Friday, June 7, 2013

THE STORY SO FAR: PART 279: FRIDAY

IN A WAY, A STORY IS LIKE A STRIPTEASE. IT’S IMPORTANT NOT TO REVEAL TOO MUCH TOO SOON

Johnny hallyday (2003).jpgCurrently I’m wrestling with how much to reveal as the story progresses. My guiding principles are:

  • To keep on surprising the viewer (appreciate that I‘m currently working on a screenplay, not a book).
  • Not to show the villain too early, but to rely on the viewer’s imagination.
  • To avoid making the plot so complex that the viewer will never quite understand it.
  • In the interests of keeping up the suspense, to divert the reader where possible—but not to cheat. A red herring should have a legitimate place in the story.
  • To avoid lengthy explanations as far as possible. Explanations are best delivered as part of the progress of the story.

Mind you, I don’t sit there with a checklist of working principles beside the computer (not that such an arrangement would necessarily be a bad idea).

On the subject of stripteases, I have never been a great fan of them—precisely because of the word ‘tease.’ I have always much preferred the real thing.

I saw my first strip tease in the South of France. The club was near empty because Johnny Hallyday was performing next door. In fact, I interviewed him after his performance. Johnny’s popularity is akin to that of Elvis Preslie, but virtually no one has heard him outside France and French Canada. Nonetheless, that has scarcely cramped his achievements. Here is what Wiki says:

An icon in the French-speaking world since the beginning of his career, he was considered by some[3] to have been the French Elvis Presley. He was married for 15 years to popular Bulgarian-French singer Sylvie Vartan and the two were considered a "golden couple" for 20 years. Hallyday has completed 181 tours, had 18 platinum albums, and has sold more than 110 million records.[4

Johnny also has an advantage over Elvis. He is still alive. He is actually one year older than me—which makes him 70. The above photo was taken in 2003.
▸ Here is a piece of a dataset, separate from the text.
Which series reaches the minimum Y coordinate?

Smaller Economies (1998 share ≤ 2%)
But I digress. Back to stripteases. Despite the nearly empty bar, the stripper proceeded to do her thing—and since I was just about all her audience, she sited herself, on the raised dais, directly in front of me. I would like to be able to describe my growing teenage excitement as all was revealed—which it was—but my strongest memory is of her sweat being flicked, as she danced, into my beer.

Ah, the education of a writer. And that is all I’m telling you of that epic evening.